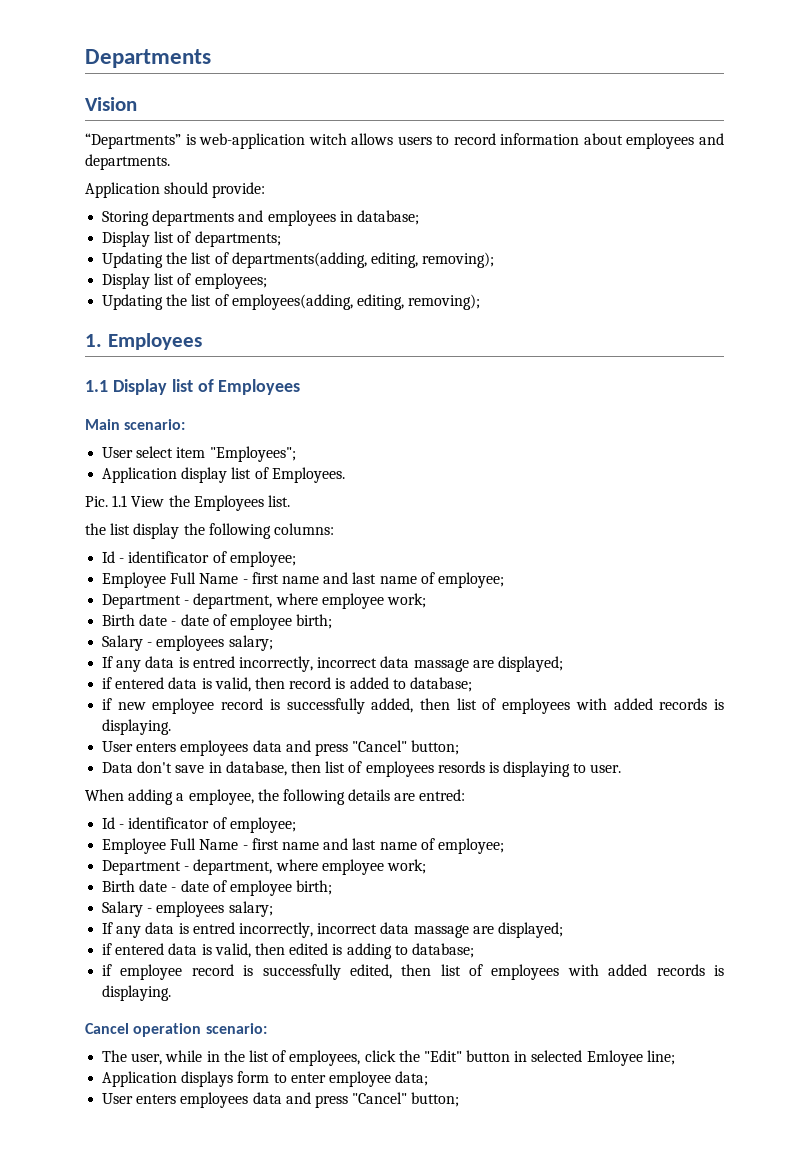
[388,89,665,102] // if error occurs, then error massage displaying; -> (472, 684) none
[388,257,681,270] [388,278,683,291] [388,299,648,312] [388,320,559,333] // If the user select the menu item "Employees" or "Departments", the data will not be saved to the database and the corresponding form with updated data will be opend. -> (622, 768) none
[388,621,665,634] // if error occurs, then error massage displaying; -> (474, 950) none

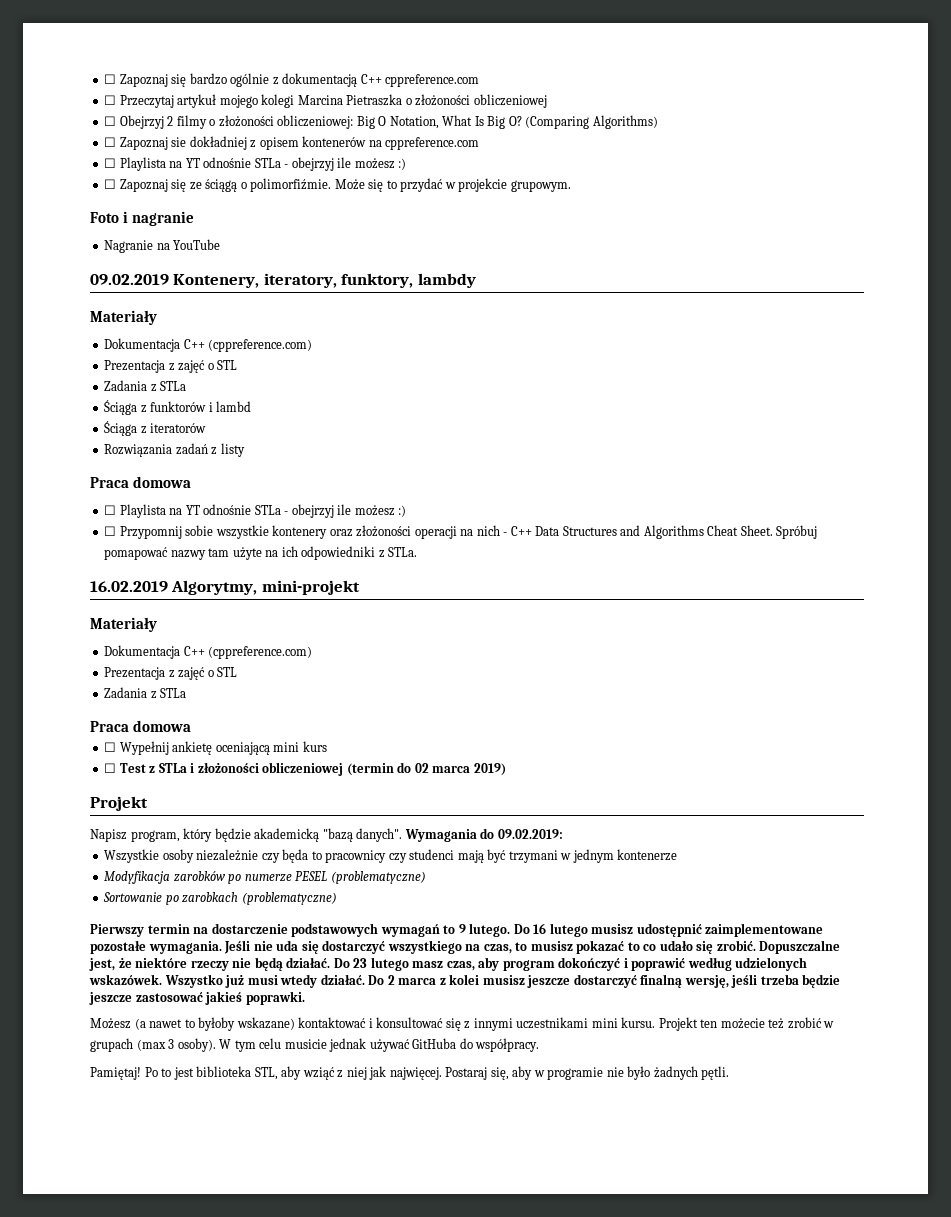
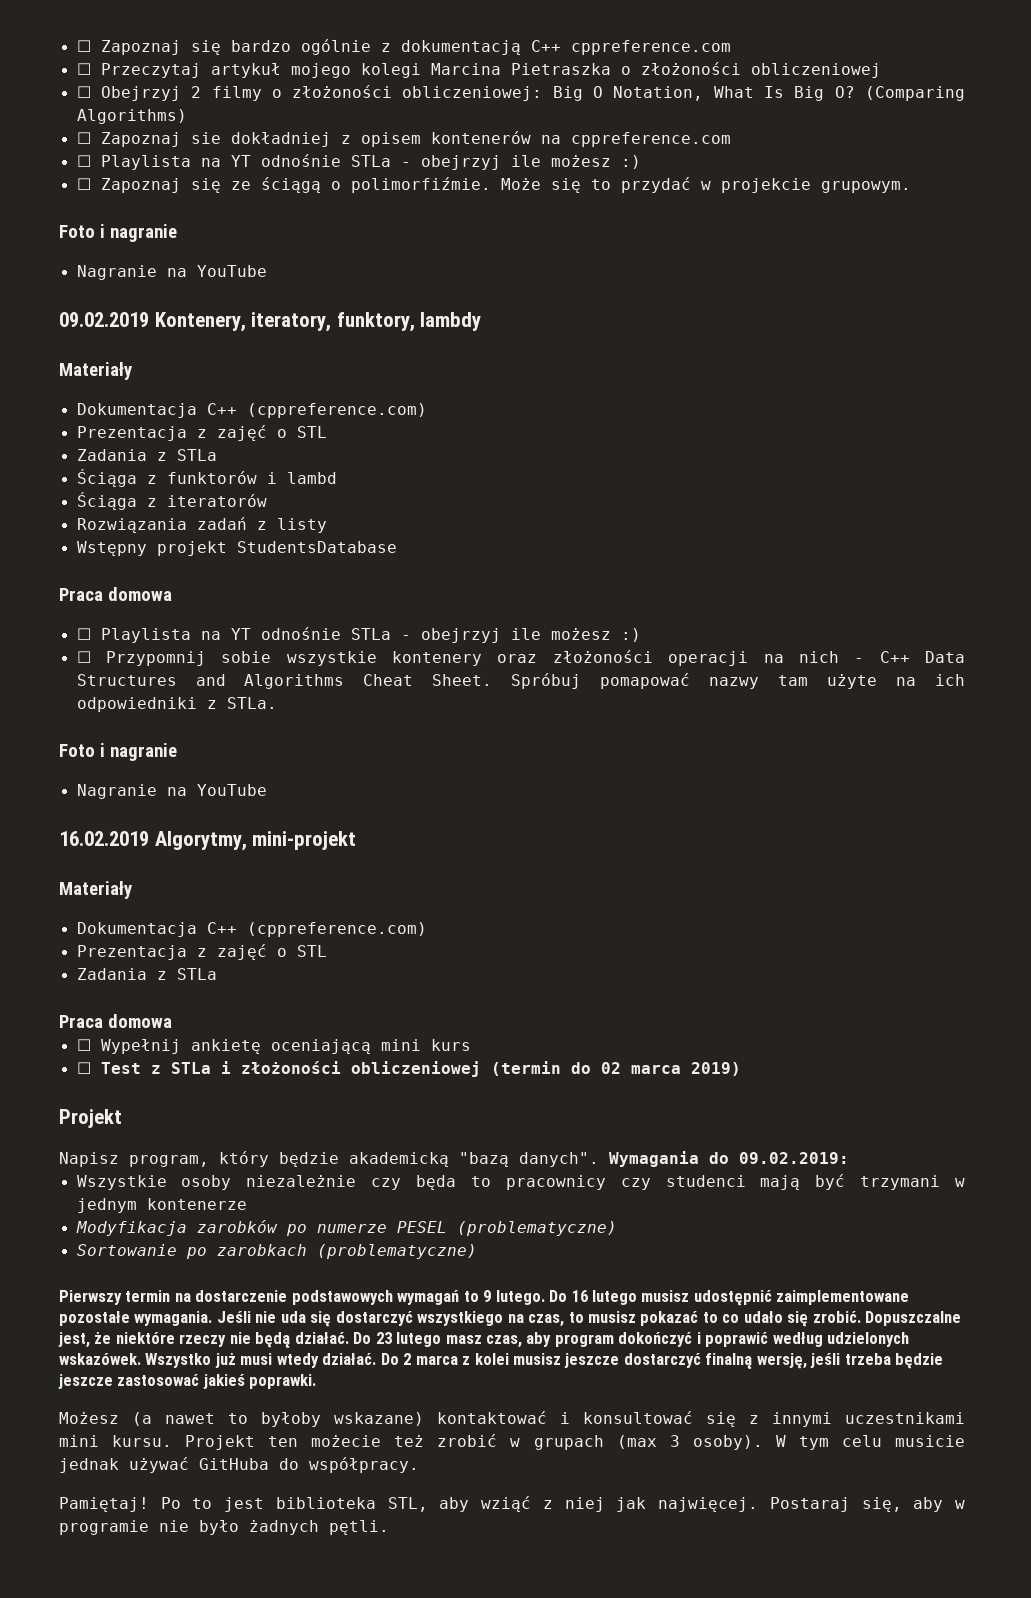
(245, 450) none -> [76,541,397,556] // Wstępny projekt StudentsDatabase
(418, 552) none -> [59,743,177,761] [76,784,267,799] // Foto i nagranie // Nagranie na YouTube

..........

▸ Exercise: Copy exactly the lines from the line that contains "[388,621,665,634] // if" through the last line of the records above, both ends included, but leave out the pictures.

▸ Written solution:
[388,621,665,634] // if error occurs, then error massage displaying; -> (474, 950) none

(245, 450) none -> [76,541,397,556] // Wstępny projekt StudentsDatabase
(418, 552) none -> [59,743,177,761] [76,784,267,799] // Foto i nagranie // Nagranie na YouTube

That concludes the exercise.